Israel fordert Aufhebung von Haftbefehl gegen Netanjahu

Der israelische Premierminister Benjamin Netanjahu hält eine Pressekonferenz ab. Foto: epa/Yonatan Sindel
Der israelische Premierminister Benjamin Netanjahu hält eine Pressekonferenz ab. Foto: epa/Yonatan Sindel

TEL AVIV: Nach der Suspendierung des Chefanklägers nutzt Israels UN-Botschafter die Gelegenheit für eine Forderung, den Haftbefehl gegen Netanjahu aufzuheben.

Nach der Suspendierung des Chefanklägers des Internationalen Strafgerichtshofes fordert Israels UN-Botschafter eine Aufhebung des Haftbefehls gegen Ministerpräsident Benjamin Netanjahu. Die Suspendierung Karim Khans beweise, «dass diese Institution bis ins Mark verdorben ist», schrieb UN-Botschafter Danny Danon auf X. «Nun ist es an der Zeit, die ungeheuerlichen Haftbefehle gegen Ministerpräsident Netanjahu aufzuheben!»
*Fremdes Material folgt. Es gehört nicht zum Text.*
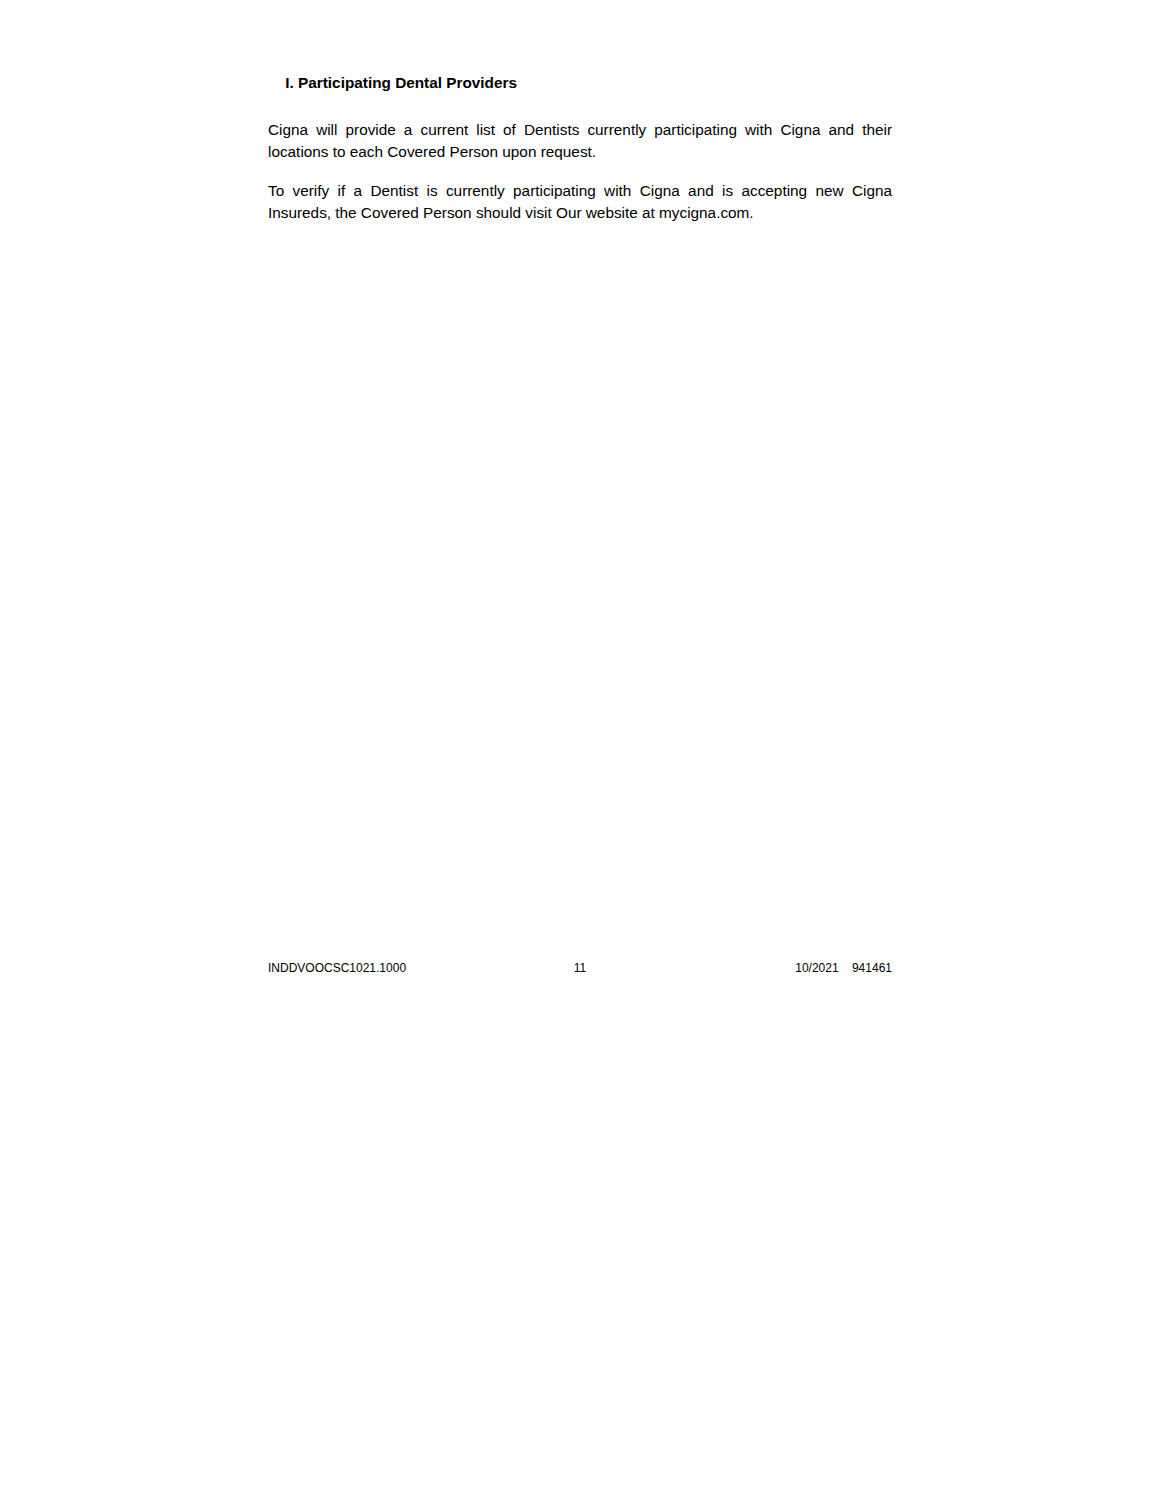I. Participating Dental Providers
Cigna will provide a current list of Dentists currently participating with Cigna and their locations to each Covered Person upon request.
To verify if a Dentist is currently participating with Cigna and is accepting new Cigna Insureds, the Covered Person should visit Our website at mycigna.com.
INDDVOOCSC1021.1000 11 10/2021 941461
Die Suspendierung Khans erfolgte vor dem Hintergrund von Vorwürfen sexueller Übergriffe gegen eine enge Mitarbeiterin. Der Chefankläger lässt sein Amt seit gut einem Jahr vorläufig ruhen und wollte zurückkommen, wenn die Vorwürfe geklärt sind. Er bestreitet alle Vorhaltungen.

Haftbefehl gegen Netanjahu

Khan war seit 2021 Chefankläger und hatte unter anderem einen Haftbefehl gegen Netanjahu erlassen, wegen Kriegsverbrechen und Verbrechen gegen die Menschlichkeit im Gaza-Krieg.

Wegen des harten Vorgehens im zweijährigen Gaza-Krieg, bei dem Zehntausende Menschen getötet wurden, wurden Israel immer wieder Kriegsverbrechen, teilweise auch Völkermord vorgeworfen. Die israelische Regierung weist diesen Vorwurf strikt zurück. Sie beschreibt den Krieg als Teil eines umfassenderen Konflikts mit dem Iran und dessen regionalen Verbündeten, die eine Zerstörung des jüdischen Staates anstrebten.

Vor allem wegen des Haftbefehls gegen Netanjahu verstärkten die USA ihren Druck auf das Gericht und verhängten Sanktionen gegen Mitarbeiter und Richter.

Scharfe Kritik aus proisraelischen Kreisen

Der proisraelische Anwalt Arsen Ostrovsky schrieb in einem X-Post, die Suspendierung Khans werfe «weitere tiefgreifende Fragen zur Integrität seiner Amtszeit auf - einschließlich seiner Fehde gegen Israel und der haltlosen Kriegsverbrechensvorwürfe, die er verfolgte und die nun vollständig fallengelassen werden müssen».

125 Staaten haben den Grundlagenvertrag des Strafgerichtshofes unterzeichnet, darunter alle EU-Staaten. Die USA, Russland und Israel gehören dem Gericht nicht an.